For another artistic rendition of the burning bush episode, here’s a poem by one Michael Lewis that appeared in Modern Reformation. He too reveals “what Is behind the snow” as he charts Moses’s path from “majestic Pharaoh” to the far more powerful beauty of God:
Sestina of the Burning Bush
By Michael Lewis
The sun is high, the land brilliant and beautiful
this morning as I tend the flock, the whole
camp behind me, the land before, the burning
heat upon me. The sheep are grazing, and awful
thoughts consume me; thoughts of the glory
I left behind, of the majesty
of the city I grew up in. The majestic
Pharaoh looms large in my mind: his beauty,
his power, his knowledge, his glory.
And now my thoughts turn to another, the whole
event drowning me, and the awful reality of his death, and my soul burns
in agony. The pain is short as a light burns
my eyes; the light is distant, but majestic,
and though the flame wavers, an awful
feeling rises from within. The beauty
of the light draws me forward, and I am wholly
enchanted by its purity, by its glory.
Thoughts of my past filter away in the glory
of the bush, a fire within but not burning
and not consumed. This must be holy
ground. A voice from within the bush, majestic
and great, calls my name, “Moses,” and the beauty
overwhelms me. “Moses,” the voice, awful
and tender, calls me forward, to the awe-filled
presence of the flame. “This is my glory,
this is what you have longed for, my beauty.”

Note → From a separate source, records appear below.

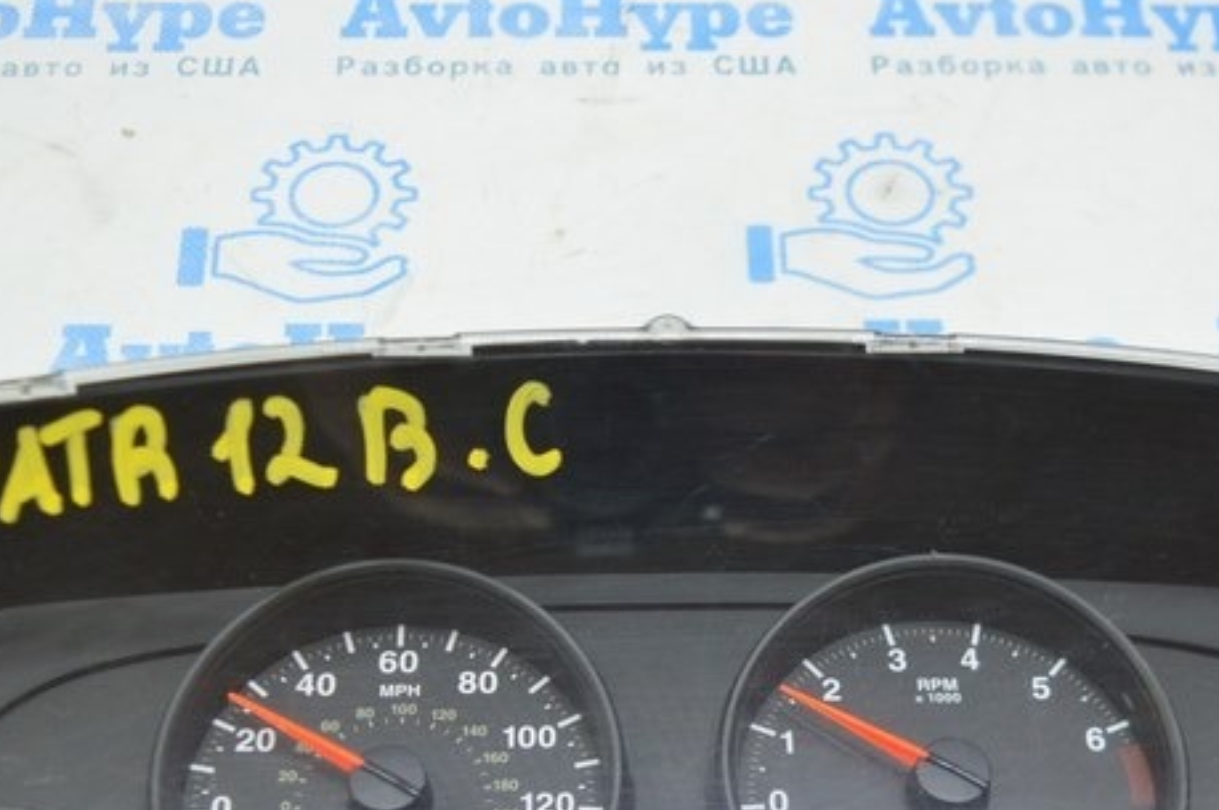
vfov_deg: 20.0
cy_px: 684
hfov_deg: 30.1
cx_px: 619
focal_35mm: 67
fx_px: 2266
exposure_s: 1/40
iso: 400
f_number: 3.8
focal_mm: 20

I press onward, toward the flame, the burning
bush that speaks my name, and the majesty
which I yearn for. “Moses, this is holy
ground, take off your sandals; for I am holy.”
My bare feet are against the awful
heat from the flame of the bush of the majesty
of the Lord. I look behind me, to the glory
surrounding me, all from the burning
bush, resplendent in all God’s beauty.
“Moses, I am holy,” the glory
speaks, and the awful presence of the burning
bush is replaced with majesty, and His beauty.